Она вздрогула ознобливо. Подняла к священнику лицо. Испуганно хотела промолвить слово – и не могла.
Он наложил теплую ладонь на ее скривленные в муке губы.
– Тяжко поведать – не ведай, – глубоко вздохнул. – Я тут всякого нагляделся. Людей исповедал, а они потом, после исповеди, шли и руки на себя накладывали. Сам-то я... разного хлебнул. Меня тут и кинжалами пыряли... и в мешок сажали, топить хотели в реке, и выкуп за меня просили. И жена у меня третьего скинула, от горя да от скудной пищи – и померла. А я вот живу. Не всякого Бог вовремя спасает. Но всякого на Страшном Суде к Себе призовет. Молись. Любишь кого?..
– Люблю, – выдохнула она тяжело.
Он глядел на ее затылок, жалко и скромно повязанный черной муаровой тряпочкой, подобранной, видно, чтоб не стыдно было пойти в церковь и прикрыть от греха голову, как то апостол Павел предписал женам, где-нибудь на городской свалке, в мусорных коробках.
– И люби всегда, – горько и глубоко, еще раз, вздохнул старик. – Люби. Любовь – одна-единственная драгоценность на земле. Все прейдет, моря высохнут, горы сдвинутся, народы промчатся и изникнут, а любовь не прейдет. Ступай с миром.
Она встала со скамьи, не поднимая глаз, поцеловала жилистую руку шан-хайского священника, вышла из храма шатаясь. Ее щеки горели. Голова сильно кружилась. Может быть, она и в самом деле была больна.
БАШКИРОВ
Они возникли из серой тьмы дрянного русского квартала, как призраки.
– Ты, Сяо Лян! – хрипло, сквозь зубы выдохнул по-русски наждачно скрежещущий голос. Запахло хорошим раскуренным табаком. – Бери ее слева, я справа. Товар что надо.
Тот, с трубкой в зубах, цепко и больно схватил ее за руку, заломил запястье ей за спину. Его китайский напарник ловко взнуздал ее, чтоб не кричала и не кусалась, грязной кожаной конской сбруей.

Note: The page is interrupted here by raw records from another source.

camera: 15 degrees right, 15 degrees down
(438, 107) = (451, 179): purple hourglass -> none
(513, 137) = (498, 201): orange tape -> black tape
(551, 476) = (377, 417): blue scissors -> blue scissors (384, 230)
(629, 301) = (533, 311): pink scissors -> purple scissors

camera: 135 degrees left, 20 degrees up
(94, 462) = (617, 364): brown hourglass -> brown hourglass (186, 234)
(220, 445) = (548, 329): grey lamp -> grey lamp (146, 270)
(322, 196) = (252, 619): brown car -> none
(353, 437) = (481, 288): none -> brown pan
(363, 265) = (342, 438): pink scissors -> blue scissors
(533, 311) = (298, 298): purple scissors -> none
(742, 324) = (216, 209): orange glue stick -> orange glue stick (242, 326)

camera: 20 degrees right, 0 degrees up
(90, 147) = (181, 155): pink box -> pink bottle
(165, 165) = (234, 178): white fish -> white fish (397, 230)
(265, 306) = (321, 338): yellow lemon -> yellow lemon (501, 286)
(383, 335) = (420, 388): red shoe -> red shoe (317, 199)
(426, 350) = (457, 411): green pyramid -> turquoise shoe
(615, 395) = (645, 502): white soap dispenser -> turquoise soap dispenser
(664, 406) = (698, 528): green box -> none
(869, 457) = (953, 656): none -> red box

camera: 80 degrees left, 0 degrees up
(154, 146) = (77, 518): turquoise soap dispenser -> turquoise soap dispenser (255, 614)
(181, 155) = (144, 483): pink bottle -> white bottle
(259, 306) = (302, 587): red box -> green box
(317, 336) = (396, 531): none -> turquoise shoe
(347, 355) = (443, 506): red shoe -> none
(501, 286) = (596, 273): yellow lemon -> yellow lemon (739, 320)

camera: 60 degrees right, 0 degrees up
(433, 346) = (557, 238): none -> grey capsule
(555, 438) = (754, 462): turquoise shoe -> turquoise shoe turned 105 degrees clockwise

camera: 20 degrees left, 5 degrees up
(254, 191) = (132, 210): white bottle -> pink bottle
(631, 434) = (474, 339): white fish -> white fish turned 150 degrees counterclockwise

– Ого, вся горит! У нее жар!
– Шатайся больше по ночным трущобам, барышня, – издевательски процедил через стиснутую в зубах трубку щеголеватый бандит. – Допрыгалась. Одежонка на тебе не первый сорт. Ну да ладно. Это поправимо. Вот мордочка что надо. А то Сю Бо залавливал мне все каких-то китайских доходяг. Эта – белая. Благоро-о- о-одная. – Он ткнул ее дулом револьвера в бок, и она застонала. – Почем нынче креветки на рынке, торговочка?
И захохотал – оглушающе, обидно, разевая смрадную зубастую пасть, отведя от плеча свободную руку с трубкой, в то время как двое других, Сяо Лян и Сю Бо, вталкивали ее в кургузое черное авто, насквозь провонявшее дымами сандала, табака, духом потертых кож и пьяной блевотины.
Китайцы не скупились на подзатрещины ей. Она изворачивалась, кусала кожаный ремень, продетый ей меж зубов, сверкала глазами. Черные пряди упали ей на мокрый лоб.
– Ну, ну, скажи что-нибудь, овечка! – грохотал русский бандит. – Помолись нашему Господу! А хочешь, и жирному здешнему Будде! А хочешь – мне! – Он уселся за руль. Повернул коротко, модельно стриженную бобриком голову с оттопыренной нижней губою к ней, корчащейся в костистых руках китайцев на заднем сиденье. – Ты будешь молиться мне, поняла?!
– Господин Башкиров, куда ехай?.. Сразу главная фанза или?..
– Или, – процедил бандитский король сквозь прокуренные зубы, крутя руль и направляя авто в сторону усыпанного яркими фонарями, ослепляющего роскошью, гуденьем и великолепьем шан-хайского центра. – Она грязная и плохо одета. Ее надо помыть хорошим мылом... шампунем французским. Выбрать ей тряпки. Надушить духами «Коти». И внятно разъяснить, что к чему. Я снял номер в отеле «Мажестик».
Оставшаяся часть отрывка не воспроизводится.